I am glad I stumbled on this today. I have been toying with these LED strips recently, making LED scrolling sign programs and such. My frustration with the Adafruit (and other) implementations is the memory usage and how that limits the number of LEDs you can control. Since 21-bit color is a bit overkill for many uses, I propose using a palette and then compressing the data (one byte per pixel instead of three, for 256 colors). Then, I’d pull each byte and look up the 3-byte value to send out.
While I programmed 6809 assembly, I have yet to touch AVR. Finding articles and projects like yours is a good starting point for me. Hopefully I can figure out enough to do what I am wanting.
Thanks for sharing!
Sure, you could use a look-up table. The existing code could easily be altered to use one. However, the LUT will already use 768 bytes of memory, you could have 256 LEDs instead.
Very good point – though one could go with a 16 or 30 color table to save space (for an LED sign, maybe 256 colors would be overkill anyway), and I was thinking of having the palette table compiled in to Eeprom.
I adapted your code to work with a LUT in PROGMEM, works like a charm! Thank you SO much for your efforts – i stand on the shoulders of a giant
If anyone else is interested, use the RGBW structure for the LUT, makes the chip math easier (*4 instead of *3) , which (even at 8mhz) keeps the cycles within scope
Can I change the brightness of your implementation? Adafruit library lets do it.
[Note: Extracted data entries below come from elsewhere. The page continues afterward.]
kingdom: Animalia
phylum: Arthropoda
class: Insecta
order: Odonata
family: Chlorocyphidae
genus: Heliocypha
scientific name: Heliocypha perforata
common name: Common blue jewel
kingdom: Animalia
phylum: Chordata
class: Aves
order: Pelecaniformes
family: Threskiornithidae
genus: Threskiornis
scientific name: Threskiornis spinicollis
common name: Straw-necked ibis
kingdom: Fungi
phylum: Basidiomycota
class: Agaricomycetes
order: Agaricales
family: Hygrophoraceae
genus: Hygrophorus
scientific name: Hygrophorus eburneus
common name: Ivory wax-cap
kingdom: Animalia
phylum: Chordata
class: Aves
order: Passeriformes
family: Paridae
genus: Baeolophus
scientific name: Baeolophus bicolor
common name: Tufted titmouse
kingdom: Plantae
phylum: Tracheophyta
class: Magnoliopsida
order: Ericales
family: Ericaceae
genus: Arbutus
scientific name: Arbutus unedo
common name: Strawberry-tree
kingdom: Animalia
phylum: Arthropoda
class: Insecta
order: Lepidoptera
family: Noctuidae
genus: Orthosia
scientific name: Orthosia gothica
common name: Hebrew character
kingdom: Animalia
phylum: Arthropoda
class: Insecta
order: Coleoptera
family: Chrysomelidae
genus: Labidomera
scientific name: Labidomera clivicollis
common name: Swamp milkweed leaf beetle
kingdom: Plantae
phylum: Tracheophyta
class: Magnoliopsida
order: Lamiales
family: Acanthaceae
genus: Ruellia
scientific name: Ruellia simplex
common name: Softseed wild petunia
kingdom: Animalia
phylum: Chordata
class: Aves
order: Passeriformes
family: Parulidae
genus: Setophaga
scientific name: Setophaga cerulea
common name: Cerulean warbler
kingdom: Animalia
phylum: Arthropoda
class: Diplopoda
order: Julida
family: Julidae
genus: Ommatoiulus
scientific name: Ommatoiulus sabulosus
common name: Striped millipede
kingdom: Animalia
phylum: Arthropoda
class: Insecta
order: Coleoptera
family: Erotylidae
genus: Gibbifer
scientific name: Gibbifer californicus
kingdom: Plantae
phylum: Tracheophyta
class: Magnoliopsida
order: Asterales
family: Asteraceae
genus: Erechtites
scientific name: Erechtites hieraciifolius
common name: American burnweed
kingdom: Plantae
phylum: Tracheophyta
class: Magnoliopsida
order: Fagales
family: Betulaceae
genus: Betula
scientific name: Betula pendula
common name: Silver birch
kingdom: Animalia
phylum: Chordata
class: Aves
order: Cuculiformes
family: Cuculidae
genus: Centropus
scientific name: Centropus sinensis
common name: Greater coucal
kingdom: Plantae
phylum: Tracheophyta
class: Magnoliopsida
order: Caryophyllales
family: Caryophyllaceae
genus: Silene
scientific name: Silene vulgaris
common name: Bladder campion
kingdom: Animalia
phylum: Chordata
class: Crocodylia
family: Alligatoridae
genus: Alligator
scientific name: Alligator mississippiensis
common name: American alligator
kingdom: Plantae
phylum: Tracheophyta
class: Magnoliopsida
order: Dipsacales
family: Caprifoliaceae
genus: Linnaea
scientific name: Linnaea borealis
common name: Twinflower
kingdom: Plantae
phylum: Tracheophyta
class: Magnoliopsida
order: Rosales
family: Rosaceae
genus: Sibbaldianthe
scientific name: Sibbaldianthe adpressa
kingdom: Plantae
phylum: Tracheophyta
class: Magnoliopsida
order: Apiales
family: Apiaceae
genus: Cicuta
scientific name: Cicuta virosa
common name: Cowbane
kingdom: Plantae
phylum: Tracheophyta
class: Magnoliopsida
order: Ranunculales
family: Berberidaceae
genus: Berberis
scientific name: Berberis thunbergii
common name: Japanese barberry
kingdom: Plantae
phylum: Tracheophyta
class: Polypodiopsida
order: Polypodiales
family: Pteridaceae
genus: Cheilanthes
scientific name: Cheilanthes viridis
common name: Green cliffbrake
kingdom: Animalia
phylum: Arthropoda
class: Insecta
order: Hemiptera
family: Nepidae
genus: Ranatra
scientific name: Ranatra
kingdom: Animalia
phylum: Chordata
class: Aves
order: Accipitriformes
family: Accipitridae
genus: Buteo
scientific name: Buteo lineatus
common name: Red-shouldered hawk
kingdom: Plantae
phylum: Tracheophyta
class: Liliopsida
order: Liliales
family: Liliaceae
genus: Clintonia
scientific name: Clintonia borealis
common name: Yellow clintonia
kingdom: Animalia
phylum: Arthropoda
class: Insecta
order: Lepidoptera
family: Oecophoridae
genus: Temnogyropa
No, the purpose of the library is really to be “light weight”. It only to sends data to the LEDs, and does not do any computation.
Am I right in thinking that the LED controller does not have an address and that the only way to change say the third LED is to set one and two and three.
That suggests sending a duplicate of the information in one and two so as not to change them
If I’m reading this correctly, the data has to be sent to the ws2812 in a serial fashion? We can’t address each LED individually if we wanted to? (so, we can’t turn LED 10 on, but leave 0-9 untouched?)
This means we always need to have an array to keep the value of all of our “pixels” limiting the size of the strip on a smaller processor (so I still need 3 bytes of storage for each pixel in the array even if I am tracking those pixels elsewhere).
Any chance that we could get a little documentation around ws2812_sendarray_mask?
Yes, indeed. That is how the LEDs work.
Do you have a specific question about ws2812_sendarray_mask?
Currently I have a string of 256 LEDs, but I could see that being significantly more. I figure the library is using about 768 bytes (38% of memory). This does eat into my memory budget quite a bit (took me a while to realize that the memory requirements of the library aren’t reported by the compiler).
Due to what I’m doing, I could generate what RGB values to sent to each LED at runtime without storing it in an array. For instance, I could store the brightness of a particular LED, but set the RGB values as I loop through to render. This would reduce the memory requirements significantly.
In a perfect world I’d want to create a new sendarray_mask function, and I comprehend in very basic terms what’s going on inside of the ws2812_sendarray_mask function.
*data = a pointer to your array of RGB values
datlen = the length of that array
maskhi = ?? not sure what this is
*port = I assume this is the pointer to the port we’re banging the bits out on
*portreg = Another pointer for an additional parameter for the port?
From a timing stand-point, can I throw some code in that while loop without messing up timing?
Honestly, I’m on the edge of comprehension here (just enough to be dangerous kind of thing).